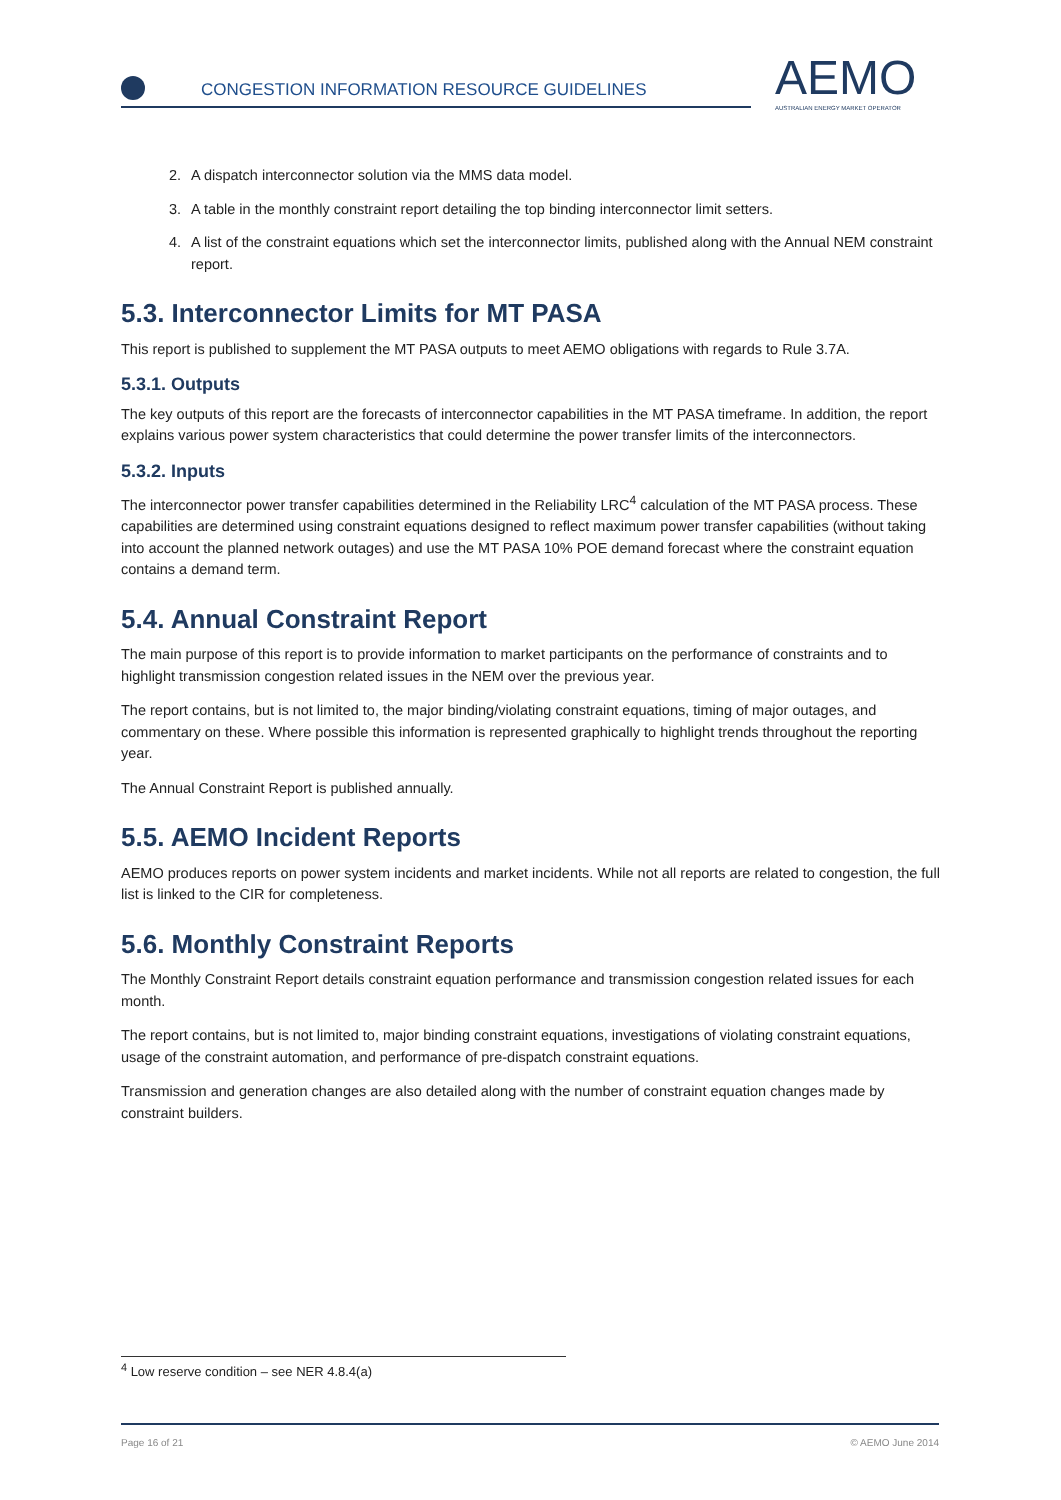CONGESTION INFORMATION RESOURCE GUIDELINES
AEMO
AUSTRALIAN ENERGY MARKET OPERATOR
2. A dispatch interconnector solution via the MMS data model.
3. A table in the monthly constraint report detailing the top binding interconnector limit setters.
4. A list of the constraint equations which set the interconnector limits, published along with the Annual NEM constraint report.
5.3. Interconnector Limits for MT PASA
This report is published to supplement the MT PASA outputs to meet AEMO obligations with regards to Rule 3.7A.
5.3.1. Outputs
The key outputs of this report are the forecasts of interconnector capabilities in the MT PASA timeframe. In addition, the report explains various power system characteristics that could determine the power transfer limits of the interconnectors.
5.3.2. Inputs
The interconnector power transfer capabilities determined in the Reliability LRC<sup>4</sup> calculation of the MT PASA process. These capabilities are determined using constraint equations designed to reflect maximum power transfer capabilities (without taking into account the planned network outages) and use the MT PASA 10% POE demand forecast where the constraint equation contains a demand term.
5.4. Annual Constraint Report
The main purpose of this report is to provide information to market participants on the performance of constraints and to highlight transmission congestion related issues in the NEM over the previous year.
The report contains, but is not limited to, the major binding/violating constraint equations, timing of major outages, and commentary on these. Where possible this information is represented graphically to highlight trends throughout the reporting year.
The Annual Constraint Report is published annually.
5.5. AEMO Incident Reports
AEMO produces reports on power system incidents and market incidents. While not all reports are related to congestion, the full list is linked to the CIR for completeness.
5.6. Monthly Constraint Reports
The Monthly Constraint Report details constraint equation performance and transmission congestion related issues for each month.
The report contains, but is not limited to, major binding constraint equations, investigations of violating constraint equations, usage of the constraint automation, and performance of pre-dispatch constraint equations.
Transmission and generation changes are also detailed along with the number of constraint equation changes made by constraint builders.
<sup>4</sup> Low reserve condition – see NER 4.8.4(a)
Page 16 of 21 © AEMO June 2014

> [WORK REQUIRED]: If pictures are present, they are dropped, and the entries above are written out word for word.

> [SOLUTION TO THE PROBLEM]:
CONGESTION INFORMATION RESOURCE GUIDELINES
AEMO
AUSTRALIAN ENERGY MARKET OPERATOR
2. A dispatch interconnector solution via the MMS data model.
3. A table in the monthly constraint report detailing the top binding interconnector limit setters.
4. A list of the constraint equations which set the interconnector limits, published along with the Annual NEM constraint report.
5.3. Interconnector Limits for MT PASA
This report is published to supplement the MT PASA outputs to meet AEMO obligations with regards to Rule 3.7A.
5.3.1. Outputs
The key outputs of this report are the forecasts of interconnector capabilities in the MT PASA timeframe. In addition, the report explains various power system characteristics that could determine the power transfer limits of the interconnectors.
5.3.2. Inputs
The interconnector power transfer capabilities determined in the Reliability LRC<sup>4</sup> calculation of the MT PASA process. These capabilities are determined using constraint equations designed to reflect maximum power transfer capabilities (without taking into account the planned network outages) and use the MT PASA 10% POE demand forecast where the constraint equation contains a demand term.
5.4. Annual Constraint Report
The main purpose of this report is to provide information to market participants on the performance of constraints and to highlight transmission congestion related issues in the NEM over the previous year.
The report contains, but is not limited to, the major binding/violating constraint equations, timing of major outages, and commentary on these. Where possible this information is represented graphically to highlight trends throughout the reporting year.
The Annual Constraint Report is published annually.
5.5. AEMO Incident Reports
AEMO produces reports on power system incidents and market incidents. While not all reports are related to congestion, the full list is linked to the CIR for completeness.
5.6. Monthly Constraint Reports
The Monthly Constraint Report details constraint equation performance and transmission congestion related issues for each month.
The report contains, but is not limited to, major binding constraint equations, investigations of violating constraint equations, usage of the constraint automation, and performance of pre-dispatch constraint equations.
Transmission and generation changes are also detailed along with the number of constraint equation changes made by constraint builders.
<sup>4</sup> Low reserve condition – see NER 4.8.4(a)
Page 16 of 21 © AEMO June 2014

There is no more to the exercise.